Patients with WHIM syndrome can be treated with granulocyte colony-stimulating factor (GCSF; 138970), which can increase neutrophil counts but does not affect cytopenias other than neutropenia. McDermott et al. (2019) reported the treatment of 3 severely affected patients with WHIM syndrome who could not receive GCSF, but instead were treated with low-dose plerixafor, a CXCR4 antagonist, for 19 to 52 months. Myelofibrosis, panleukopenia, anemia, and thrombocytopenia were ameliorated, the wart burden and frequency of infection declined, human papillomavirus-associated oropharyngeal squamous cell carcinoma stabilized, and quality of life improved markedly. Adverse events were mainly infections attributable to the underlying immunodeficiency. One patient died from complications of elective reconstructive surgery.

Mapping

Hernandez et al. (2003) localized the gene mutant in WHIM syndrome to a region of roughly 12 cM on chromosome 2q21.

Inheritance

Hernandez et al. (2003) confirmed autosomal dominant inheritance of WHIM syndrome.

Molecular Genetics

In affected members of 5 unrelated families with WHIM syndrome, Hernandez et al. (2003) identified heterozygous truncating mutations in the cytoplasmic tail domain of the CXCR4 gene (162643.0001-162643.0003). They identified heterozygosity for one of these mutations (162643.0001) in affected members of a family with apparent recessive inheritance of isolated myelokathexis, which was thought to be explained by paternal somatic and gonadal mosaicism. The authors concluded that expression of the mutated allele in hematopoietic cells appeared to be required for disease occurrence. In affected members of another family with apparent autosomal recessive inheritance of isolated myelokathexis, no mutations in the CXCR4 gene were found, suggesting genetic heterogeneity for this aspect of the WHIM syndrome phenotype.

Balabanian et al. (2005) identified a heterozygous mutation in the CXCR4 gene (162643.0004) in 2 sibs with WHIM syndrome.

Pathogenesis

Balabanian et al. (2005) observed that cells derived from patients with WHIM syndrome showed impaired desensitization and internalization of CXCR4 in response to its ligand CXCL12 (600835).

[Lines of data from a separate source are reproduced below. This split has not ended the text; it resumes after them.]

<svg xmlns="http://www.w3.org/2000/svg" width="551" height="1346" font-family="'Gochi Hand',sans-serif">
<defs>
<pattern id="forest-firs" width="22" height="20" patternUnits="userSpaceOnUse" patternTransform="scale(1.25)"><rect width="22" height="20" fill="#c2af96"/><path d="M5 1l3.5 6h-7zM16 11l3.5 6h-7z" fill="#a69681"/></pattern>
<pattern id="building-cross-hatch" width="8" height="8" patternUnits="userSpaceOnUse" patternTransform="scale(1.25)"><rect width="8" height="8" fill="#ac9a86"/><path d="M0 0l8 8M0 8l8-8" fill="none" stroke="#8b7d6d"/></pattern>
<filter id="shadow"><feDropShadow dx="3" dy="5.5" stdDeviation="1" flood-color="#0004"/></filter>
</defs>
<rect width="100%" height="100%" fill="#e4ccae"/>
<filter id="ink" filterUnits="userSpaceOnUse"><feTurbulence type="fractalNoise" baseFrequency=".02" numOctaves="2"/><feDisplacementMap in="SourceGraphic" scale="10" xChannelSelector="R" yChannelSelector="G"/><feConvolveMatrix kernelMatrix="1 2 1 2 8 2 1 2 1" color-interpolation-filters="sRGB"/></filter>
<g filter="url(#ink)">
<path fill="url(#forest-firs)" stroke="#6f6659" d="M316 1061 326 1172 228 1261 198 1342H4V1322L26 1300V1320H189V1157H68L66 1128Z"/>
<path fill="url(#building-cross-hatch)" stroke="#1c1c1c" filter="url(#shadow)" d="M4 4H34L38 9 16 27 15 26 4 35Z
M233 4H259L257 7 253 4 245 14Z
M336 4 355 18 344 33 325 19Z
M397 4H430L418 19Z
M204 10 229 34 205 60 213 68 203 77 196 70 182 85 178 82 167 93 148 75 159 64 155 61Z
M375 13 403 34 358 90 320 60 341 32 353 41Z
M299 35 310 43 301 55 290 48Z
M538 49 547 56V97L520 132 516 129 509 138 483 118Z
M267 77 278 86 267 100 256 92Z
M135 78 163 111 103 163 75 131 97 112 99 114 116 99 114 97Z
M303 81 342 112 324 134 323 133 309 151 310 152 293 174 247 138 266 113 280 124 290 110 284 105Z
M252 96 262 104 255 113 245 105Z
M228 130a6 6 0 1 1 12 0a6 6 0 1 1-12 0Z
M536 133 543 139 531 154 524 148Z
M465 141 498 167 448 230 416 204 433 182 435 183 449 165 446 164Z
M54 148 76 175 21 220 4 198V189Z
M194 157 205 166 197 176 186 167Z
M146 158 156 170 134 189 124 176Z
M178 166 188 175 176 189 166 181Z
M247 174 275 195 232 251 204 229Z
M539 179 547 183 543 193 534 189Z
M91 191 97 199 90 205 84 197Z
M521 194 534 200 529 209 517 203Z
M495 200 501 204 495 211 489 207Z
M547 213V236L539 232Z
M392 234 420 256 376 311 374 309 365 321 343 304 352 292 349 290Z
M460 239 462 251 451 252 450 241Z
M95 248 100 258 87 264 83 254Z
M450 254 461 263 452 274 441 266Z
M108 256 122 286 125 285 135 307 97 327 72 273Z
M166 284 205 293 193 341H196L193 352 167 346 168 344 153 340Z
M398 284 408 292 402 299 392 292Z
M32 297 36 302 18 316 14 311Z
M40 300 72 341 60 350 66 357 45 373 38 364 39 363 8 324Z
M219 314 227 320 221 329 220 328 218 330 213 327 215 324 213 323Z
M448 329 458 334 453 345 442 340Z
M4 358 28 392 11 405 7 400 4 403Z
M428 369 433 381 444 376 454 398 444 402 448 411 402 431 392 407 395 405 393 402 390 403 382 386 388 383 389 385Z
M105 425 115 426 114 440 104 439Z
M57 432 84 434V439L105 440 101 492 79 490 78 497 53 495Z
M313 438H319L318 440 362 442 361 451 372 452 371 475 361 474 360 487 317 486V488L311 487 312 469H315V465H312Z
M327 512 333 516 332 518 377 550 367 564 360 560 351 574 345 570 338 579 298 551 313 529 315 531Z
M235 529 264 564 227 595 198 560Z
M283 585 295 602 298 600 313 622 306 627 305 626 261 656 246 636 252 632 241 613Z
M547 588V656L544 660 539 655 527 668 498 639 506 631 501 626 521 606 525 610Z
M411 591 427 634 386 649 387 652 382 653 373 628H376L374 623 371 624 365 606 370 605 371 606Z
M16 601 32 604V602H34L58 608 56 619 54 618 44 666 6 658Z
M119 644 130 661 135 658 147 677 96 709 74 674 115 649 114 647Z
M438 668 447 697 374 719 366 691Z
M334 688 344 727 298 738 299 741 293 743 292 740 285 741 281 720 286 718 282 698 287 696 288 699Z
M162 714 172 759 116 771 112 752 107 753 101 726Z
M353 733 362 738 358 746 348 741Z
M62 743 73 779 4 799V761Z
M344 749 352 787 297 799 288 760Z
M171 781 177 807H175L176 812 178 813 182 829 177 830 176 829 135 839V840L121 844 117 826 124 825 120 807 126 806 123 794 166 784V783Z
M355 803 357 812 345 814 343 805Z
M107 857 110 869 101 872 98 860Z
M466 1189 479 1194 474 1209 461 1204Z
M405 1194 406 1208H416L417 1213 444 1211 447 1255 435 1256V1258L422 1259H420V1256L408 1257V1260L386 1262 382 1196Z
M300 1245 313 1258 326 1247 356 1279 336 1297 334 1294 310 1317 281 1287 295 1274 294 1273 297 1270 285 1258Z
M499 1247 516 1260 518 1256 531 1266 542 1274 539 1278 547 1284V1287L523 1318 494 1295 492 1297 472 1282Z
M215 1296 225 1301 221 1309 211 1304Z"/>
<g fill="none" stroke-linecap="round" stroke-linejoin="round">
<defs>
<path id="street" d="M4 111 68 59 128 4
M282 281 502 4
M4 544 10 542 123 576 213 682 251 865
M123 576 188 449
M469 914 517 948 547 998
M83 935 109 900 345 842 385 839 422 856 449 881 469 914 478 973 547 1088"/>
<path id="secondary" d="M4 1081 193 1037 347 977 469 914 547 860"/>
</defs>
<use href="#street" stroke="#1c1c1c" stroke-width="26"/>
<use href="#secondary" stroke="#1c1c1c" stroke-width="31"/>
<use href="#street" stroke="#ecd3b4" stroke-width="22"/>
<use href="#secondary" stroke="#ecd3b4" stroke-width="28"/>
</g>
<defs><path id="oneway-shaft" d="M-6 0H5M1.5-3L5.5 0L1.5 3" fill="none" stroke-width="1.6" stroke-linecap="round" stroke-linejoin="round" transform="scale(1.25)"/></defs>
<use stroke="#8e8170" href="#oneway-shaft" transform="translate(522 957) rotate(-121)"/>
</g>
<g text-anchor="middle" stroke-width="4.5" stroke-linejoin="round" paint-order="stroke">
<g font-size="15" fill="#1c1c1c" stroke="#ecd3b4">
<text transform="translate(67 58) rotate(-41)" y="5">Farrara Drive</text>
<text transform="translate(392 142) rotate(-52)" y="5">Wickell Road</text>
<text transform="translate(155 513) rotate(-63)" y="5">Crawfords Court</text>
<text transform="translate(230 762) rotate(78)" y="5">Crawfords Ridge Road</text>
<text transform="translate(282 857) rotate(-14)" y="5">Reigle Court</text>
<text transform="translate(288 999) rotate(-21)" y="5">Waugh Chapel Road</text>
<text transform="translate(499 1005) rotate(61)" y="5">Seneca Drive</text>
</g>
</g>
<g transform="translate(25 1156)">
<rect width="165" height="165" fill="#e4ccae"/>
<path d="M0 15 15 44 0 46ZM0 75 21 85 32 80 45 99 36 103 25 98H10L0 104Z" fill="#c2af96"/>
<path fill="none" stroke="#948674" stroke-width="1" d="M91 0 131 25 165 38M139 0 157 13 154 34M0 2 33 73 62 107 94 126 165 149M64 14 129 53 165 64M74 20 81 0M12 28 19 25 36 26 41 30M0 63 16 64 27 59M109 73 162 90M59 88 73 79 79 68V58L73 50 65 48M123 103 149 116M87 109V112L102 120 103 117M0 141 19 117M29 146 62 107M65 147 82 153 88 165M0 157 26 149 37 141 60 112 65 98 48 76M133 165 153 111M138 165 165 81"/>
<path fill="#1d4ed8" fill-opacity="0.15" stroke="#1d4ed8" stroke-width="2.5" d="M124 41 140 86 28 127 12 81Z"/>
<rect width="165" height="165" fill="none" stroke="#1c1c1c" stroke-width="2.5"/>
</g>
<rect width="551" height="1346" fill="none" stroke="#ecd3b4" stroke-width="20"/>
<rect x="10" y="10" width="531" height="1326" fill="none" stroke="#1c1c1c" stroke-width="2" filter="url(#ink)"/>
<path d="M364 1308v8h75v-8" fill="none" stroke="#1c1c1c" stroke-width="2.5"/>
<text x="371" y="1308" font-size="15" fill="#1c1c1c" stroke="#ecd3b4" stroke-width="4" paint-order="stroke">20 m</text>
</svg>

This lack of response was believed to result in enhanced CXCR4 activity and increased chemotactic responsiveness, ultimately resulting in immunohematologic clinical manifestations.

Lagane et al. (2008) demonstrated that the augmented CXCR4 responsiveness in WHIM leukocytes also resulted from enhanced ARRB2 (107941)-dependent signaling downstream from the mutant CXCR4 receptor. ARRB2 is involved in the desensitization and internalization of G protein-coupled receptors. An SHSK motif in CXCR4 was necessary for ARRB2-dependent signaling. Mutant CXCR4 proteins were found to form functional heterodimers with wildtype CXCR4, consistent with a dominant-negative effect.

In cells derived from 2 unrelated patients with WHIM syndrome who lacked CXCR4 mutations (Balabanian et al., 2005), Balabanian et al. (2008) found that the defect was similar to that observed in patients with mutations: impaired CXCL12-induced internalization and desensitization of CXCR4. Overexpression of GRK3 (ADRBK2; 109636) in both leukocytes and skin fibroblasts from these patients restored the CXCR4 defect and normalized chemotaxis, thus implicating GRK3 as a negative regulator of CXCR4 activation. Cells derived from 1 of the patients showed decreased GRK3 protein and mRNA synthesis, although no mutations were identified in the GRK3 gene. Cells from the other patient had normal GRK3 levels, but still responded to GRK3 overexpression. The results revealed a pivotal role for GRK3 in regulating CXCR4 attenuation and provided a mechanistic link between the GRK3 pathway and WHIM syndrome in patients without CXCR4 mutations.